Juarez wrote in his notepad. He looked up. “Assaulting a police officer?”
Bree shook her head. “I hadn’t identified myself when he tackled me. Run him by the ER and get him checked out.”
“You don’t think he’s just high?” Juarez asked.
“Who knows?” Bree lifted a shoulder.
Juarez frowned. “He looks like he could use a meal anyway.” He opened the rear door and helped the man inside gently but firmly. The man didn’t stop singing. He finished “Bohemian Rhapsody” and launched into “Under Pressure.”
Juarez slid into the driver’s seat. To Bree’s surprise, he began to sing along with the man in the back seat. As if by mutual agreement, Juarez took David Bowie’s part, letting the homeless guy continue as Freddie Mercury. Juarez closed the vehicle door, muffling the sound of their harmony.
Bree shot Matt a look.

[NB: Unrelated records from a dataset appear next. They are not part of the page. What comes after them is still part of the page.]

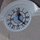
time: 12:22
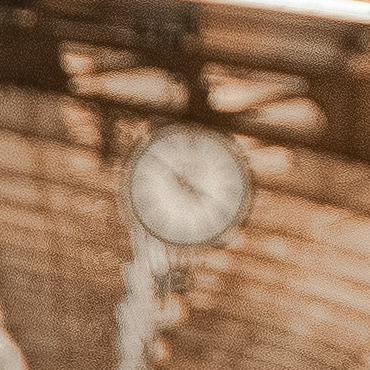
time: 3:52
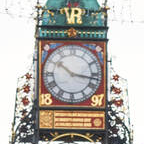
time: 10:16
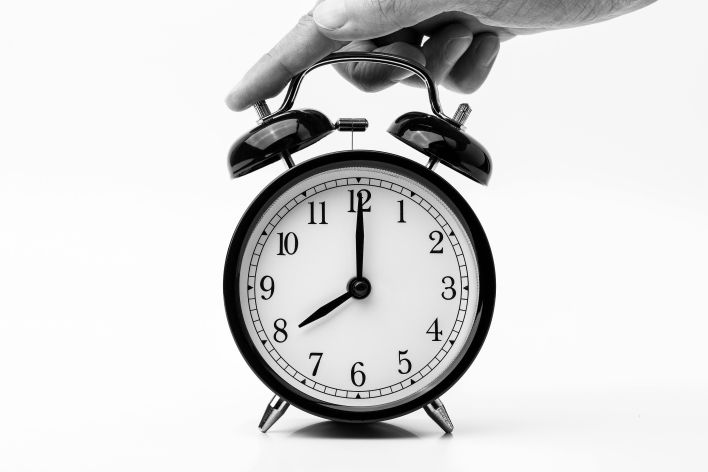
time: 8:00
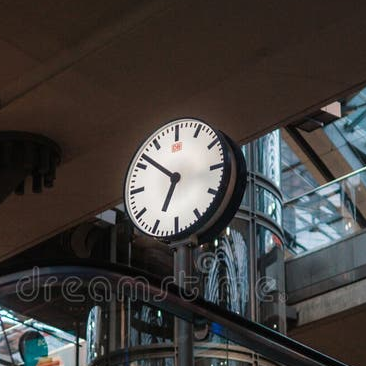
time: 6:51
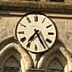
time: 7:25
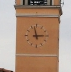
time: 2:57
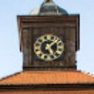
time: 1:24
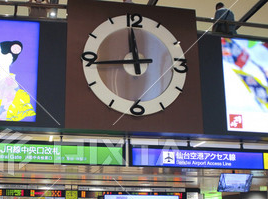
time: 11:44
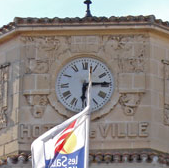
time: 6:14
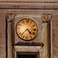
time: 4:37
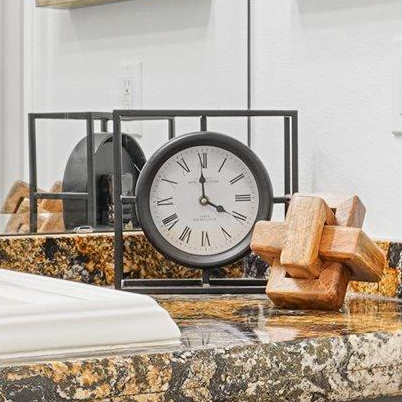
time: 3:59
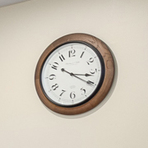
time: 3:20
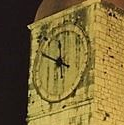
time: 11:49
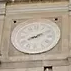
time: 8:09
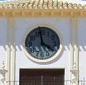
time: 3:58
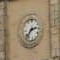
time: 2:36
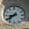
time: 8:38
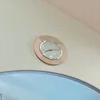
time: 8:12
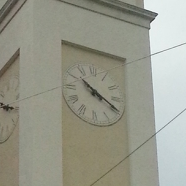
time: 10:19
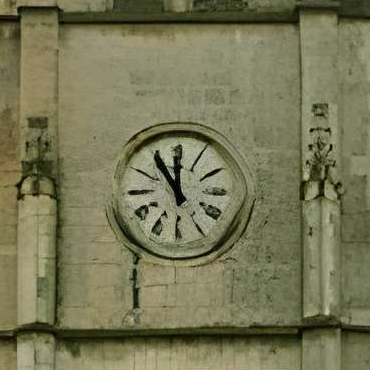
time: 11:00
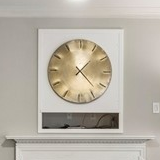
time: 1:22
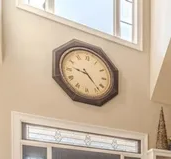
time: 9:22
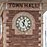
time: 12:23
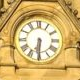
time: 6:30
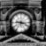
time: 9:17
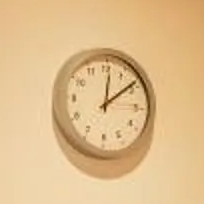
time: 12:08
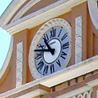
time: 10:47
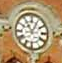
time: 11:04
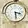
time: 3:29
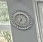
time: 6:34
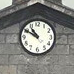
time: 10:50
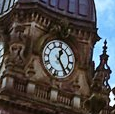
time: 12:23
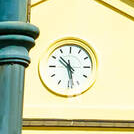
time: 10:28
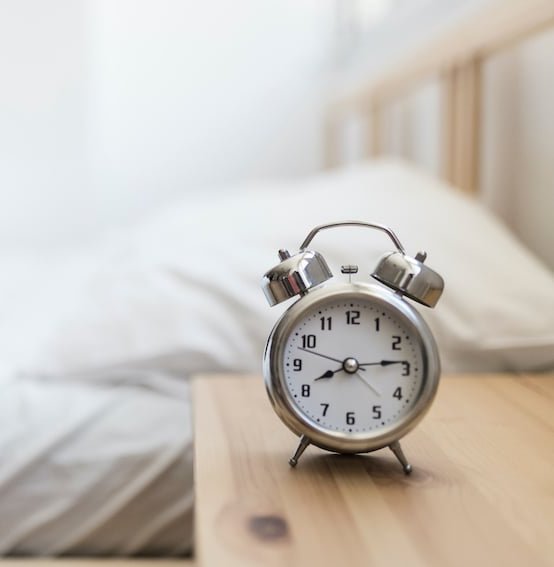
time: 8:14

They both burst out laughing.
“This feels completely inappropriate.” Bree snorted. “And it makes my face hurt.”
Matt tipped his head and pinched the bridge of his nose for a few seconds. He held up a hand. “I can stop.” But his shoulders still shook.
Bree wheezed. “Welcome to the bizarro world of law enforcement.”
Matt blew out a sharp breath. “Right?”
Recovered, Bree strung crime scene tape across the hotel room’s doorway. They waited for forensics to arrive, then headed for their vehicle.
Matt drummed his fingertips on the steering wheel. “Simon could be the father of Ally’s baby.”
“We have no proof he had sex with her. Even if he did, there’s no proof the sex wasn’t consensual. Also, if she was hooking for drug money, any of her clients could have impregnated her.” Bree’s seat belt clicked into place. “We’d need a warrant for Simon’s DNA, and we don’t have enough evidence to establish probable cause.”
“Let’s circle back with Todd at the station and see if he’s turned up anything. We can run a background check on Simon.”
“Even if he did get Ally pregnant, it wouldn’t mean he killed her—or the other girls.” Matt shifted into drive and left the space.
“True, but Simon knows more about Ally’s activity than he’s saying.”